A promessa feita em 2016 também foi parar no Plano Nacional de Segurança. No início deste ano, o Ministério da Justiça informou que a execução desse projeto começaria no dia 15 de fevereiro pelas cidades de Natal, Aracaju e Porto Alegre. O repasse de dinheiro às policiais estaduais, no entanto, não aconteceu totalmente. O governo do Rio Grande do Norte informou que recebeu 70 homens da Força Nacional e outros recursos ligados ao plano. Mas as secretarias de segurança do Rio Grande do Sul e de Sergipe ainda não receberam nenhum recursos do Ministério da Justiça. O governo de Sergipe informou que o único movimento realizado até agora como parte do plano foi um mapeamento dos locais com denúncias de crimes contra a mulher.

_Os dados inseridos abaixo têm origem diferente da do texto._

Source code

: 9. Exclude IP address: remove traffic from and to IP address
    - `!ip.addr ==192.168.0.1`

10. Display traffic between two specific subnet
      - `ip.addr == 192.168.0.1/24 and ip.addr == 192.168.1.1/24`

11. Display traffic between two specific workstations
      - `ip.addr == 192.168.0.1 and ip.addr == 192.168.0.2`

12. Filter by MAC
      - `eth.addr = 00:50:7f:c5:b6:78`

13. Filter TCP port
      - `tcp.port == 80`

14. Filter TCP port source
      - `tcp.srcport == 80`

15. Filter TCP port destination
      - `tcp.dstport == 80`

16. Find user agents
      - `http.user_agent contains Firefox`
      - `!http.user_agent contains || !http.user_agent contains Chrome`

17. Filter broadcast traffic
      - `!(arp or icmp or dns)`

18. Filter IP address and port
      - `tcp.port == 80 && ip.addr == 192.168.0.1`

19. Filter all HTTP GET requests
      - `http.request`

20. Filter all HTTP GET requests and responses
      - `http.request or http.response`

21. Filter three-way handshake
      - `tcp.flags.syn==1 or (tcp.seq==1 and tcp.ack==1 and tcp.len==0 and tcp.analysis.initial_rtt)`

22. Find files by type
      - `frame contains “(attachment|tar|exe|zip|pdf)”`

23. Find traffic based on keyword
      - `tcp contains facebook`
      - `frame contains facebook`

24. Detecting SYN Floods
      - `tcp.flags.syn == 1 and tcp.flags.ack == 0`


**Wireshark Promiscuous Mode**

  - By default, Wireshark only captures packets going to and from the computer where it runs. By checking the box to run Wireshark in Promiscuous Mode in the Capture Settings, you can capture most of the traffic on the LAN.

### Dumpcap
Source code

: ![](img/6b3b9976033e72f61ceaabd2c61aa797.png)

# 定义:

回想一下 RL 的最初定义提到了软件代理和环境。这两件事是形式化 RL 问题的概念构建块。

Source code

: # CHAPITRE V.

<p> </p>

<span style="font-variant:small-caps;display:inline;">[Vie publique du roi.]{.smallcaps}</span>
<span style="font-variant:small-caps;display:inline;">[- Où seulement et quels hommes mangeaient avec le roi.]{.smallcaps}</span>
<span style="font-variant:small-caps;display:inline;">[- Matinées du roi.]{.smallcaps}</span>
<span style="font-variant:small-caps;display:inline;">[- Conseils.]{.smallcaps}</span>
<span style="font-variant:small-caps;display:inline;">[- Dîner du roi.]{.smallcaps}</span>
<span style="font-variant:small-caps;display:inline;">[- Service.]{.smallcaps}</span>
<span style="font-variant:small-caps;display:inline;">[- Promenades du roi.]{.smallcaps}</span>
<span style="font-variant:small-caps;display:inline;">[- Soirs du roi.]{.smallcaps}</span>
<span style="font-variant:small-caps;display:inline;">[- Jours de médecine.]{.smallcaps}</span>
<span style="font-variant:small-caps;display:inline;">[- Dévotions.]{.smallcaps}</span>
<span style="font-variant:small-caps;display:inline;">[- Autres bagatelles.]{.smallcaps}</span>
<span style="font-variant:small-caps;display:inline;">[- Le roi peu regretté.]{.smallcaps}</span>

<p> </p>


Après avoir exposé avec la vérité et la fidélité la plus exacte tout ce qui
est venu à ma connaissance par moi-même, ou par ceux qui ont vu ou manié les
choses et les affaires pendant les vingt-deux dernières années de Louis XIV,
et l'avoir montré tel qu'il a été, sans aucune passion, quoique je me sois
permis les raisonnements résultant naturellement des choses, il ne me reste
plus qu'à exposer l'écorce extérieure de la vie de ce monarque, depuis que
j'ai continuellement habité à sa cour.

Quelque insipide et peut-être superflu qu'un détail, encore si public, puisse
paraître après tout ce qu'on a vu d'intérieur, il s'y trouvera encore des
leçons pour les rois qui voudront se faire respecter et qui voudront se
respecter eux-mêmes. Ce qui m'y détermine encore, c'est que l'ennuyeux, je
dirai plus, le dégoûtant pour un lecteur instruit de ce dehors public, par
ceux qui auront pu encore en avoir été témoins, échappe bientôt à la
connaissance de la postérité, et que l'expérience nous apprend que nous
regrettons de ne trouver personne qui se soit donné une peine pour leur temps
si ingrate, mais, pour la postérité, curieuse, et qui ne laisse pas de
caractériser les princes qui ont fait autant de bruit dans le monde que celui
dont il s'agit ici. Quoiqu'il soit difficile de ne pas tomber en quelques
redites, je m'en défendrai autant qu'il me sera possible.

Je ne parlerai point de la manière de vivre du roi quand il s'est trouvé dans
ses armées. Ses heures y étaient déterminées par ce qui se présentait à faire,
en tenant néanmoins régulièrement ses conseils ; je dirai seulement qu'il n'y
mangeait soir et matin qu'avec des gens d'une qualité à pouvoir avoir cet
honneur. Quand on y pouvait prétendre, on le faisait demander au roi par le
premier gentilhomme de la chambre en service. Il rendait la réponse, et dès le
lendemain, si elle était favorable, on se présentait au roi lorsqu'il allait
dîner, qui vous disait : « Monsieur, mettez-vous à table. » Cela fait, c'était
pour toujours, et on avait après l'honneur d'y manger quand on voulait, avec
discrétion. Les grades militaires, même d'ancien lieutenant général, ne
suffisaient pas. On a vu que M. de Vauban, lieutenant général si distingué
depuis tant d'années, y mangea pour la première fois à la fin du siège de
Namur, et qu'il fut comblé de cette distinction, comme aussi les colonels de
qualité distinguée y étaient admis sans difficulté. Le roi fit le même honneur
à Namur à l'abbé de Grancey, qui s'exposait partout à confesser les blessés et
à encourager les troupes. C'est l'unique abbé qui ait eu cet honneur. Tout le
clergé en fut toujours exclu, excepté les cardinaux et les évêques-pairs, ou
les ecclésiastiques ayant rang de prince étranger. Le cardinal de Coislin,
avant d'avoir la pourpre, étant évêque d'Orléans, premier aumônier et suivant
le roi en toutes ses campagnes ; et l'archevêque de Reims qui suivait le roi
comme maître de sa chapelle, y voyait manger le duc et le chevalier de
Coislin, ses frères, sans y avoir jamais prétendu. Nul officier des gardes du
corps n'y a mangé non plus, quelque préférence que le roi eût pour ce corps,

Em nota, o ministério promete fazer “um trabalho integrado com as secretarias de segurança pública”. Veja aqui as perguntas da perguntas da Lupa e as respostas da pasta.


“E como estão as 27 Casas da Mulher Brasileira de Dilma?”

AINDA É CEDO PARA DIZER

Em 2013, a então presidente Dilma Rousseff criou o programa federal “Mulher: Viver Sem Violência” e anunciou a instalação de 27 Casas da Mulher Brasileira, uma em cada capital. O objetivo era centralizar todo o atendimento da mulher que é vítima de violência doméstica. Esses locais deveriam estar prontos para atendimento até o fim de 2014. Porém, até o momento, apenas as casas de Brasília (DF), Curitiba (PR) e Campo Grande (MS) estão trabalhando para o auxílio das mulheres. A SPM acredita que no primeiro semestre deste ano devem ficar prontas as unidades de São Luís, Fortaleza, São Paulo e Boa Vista.

*Esta reportagem foi publicada na versão impressa do jornal Folha de S.Paulo no dia 8 de março de 2017.